(Extracted data entries)
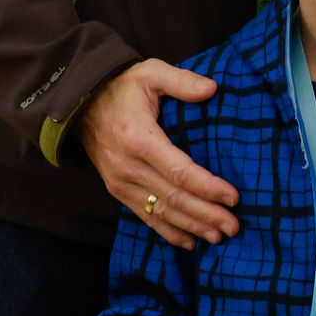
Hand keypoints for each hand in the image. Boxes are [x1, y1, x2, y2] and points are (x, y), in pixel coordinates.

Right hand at [77, 58, 238, 247]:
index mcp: (139, 138)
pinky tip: (189, 242)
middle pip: (173, 198)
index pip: (179, 171)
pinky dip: (168, 232)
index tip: (234, 197)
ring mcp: (120, 183)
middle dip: (206, 214)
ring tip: (219, 237)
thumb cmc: (122, 86)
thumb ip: (181, 81)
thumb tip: (212, 89)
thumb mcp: (150, 72)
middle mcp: (128, 167)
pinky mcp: (117, 190)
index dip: (207, 187)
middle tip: (234, 226)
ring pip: (161, 213)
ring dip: (191, 227)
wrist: (81, 101)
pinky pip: (145, 217)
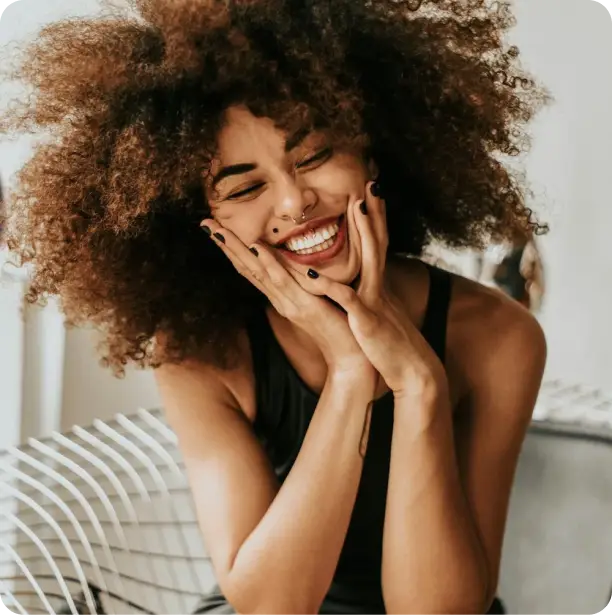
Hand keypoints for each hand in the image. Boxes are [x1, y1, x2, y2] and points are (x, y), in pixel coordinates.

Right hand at [199, 216, 377, 388]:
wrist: (351, 357)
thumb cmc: (338, 326)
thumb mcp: (317, 298)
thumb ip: (305, 282)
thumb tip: (297, 262)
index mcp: (282, 296)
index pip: (252, 268)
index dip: (234, 248)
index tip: (217, 228)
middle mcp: (280, 299)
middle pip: (247, 268)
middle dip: (226, 245)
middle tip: (205, 223)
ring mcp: (290, 303)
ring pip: (258, 272)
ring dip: (238, 250)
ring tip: (219, 231)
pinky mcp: (305, 306)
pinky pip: (284, 282)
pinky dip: (269, 264)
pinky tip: (257, 249)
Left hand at [323, 182, 445, 397]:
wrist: (413, 371)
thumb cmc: (392, 345)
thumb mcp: (381, 314)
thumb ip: (371, 295)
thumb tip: (364, 283)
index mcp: (378, 285)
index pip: (377, 245)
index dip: (375, 219)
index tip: (370, 193)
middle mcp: (378, 287)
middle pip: (378, 242)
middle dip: (375, 213)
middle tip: (371, 182)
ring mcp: (375, 301)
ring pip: (369, 260)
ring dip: (365, 233)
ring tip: (358, 207)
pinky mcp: (367, 320)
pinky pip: (347, 299)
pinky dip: (330, 286)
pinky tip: (313, 273)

-- YOUR OBJECTIVE --
Among the entries above, find every line holding "middle" and copy it.

-- REPLY TO THE EXERCISE --
middle pip: (173, 198)
middle dip: (206, 214)
middle mcp: (128, 167)
middle tip: (234, 226)
middle mcp: (280, 299)
middle pip: (247, 268)
middle dip: (226, 245)
middle tip: (205, 223)
middle mcp: (378, 287)
middle pip: (378, 242)
middle dip: (375, 213)
middle tip: (371, 182)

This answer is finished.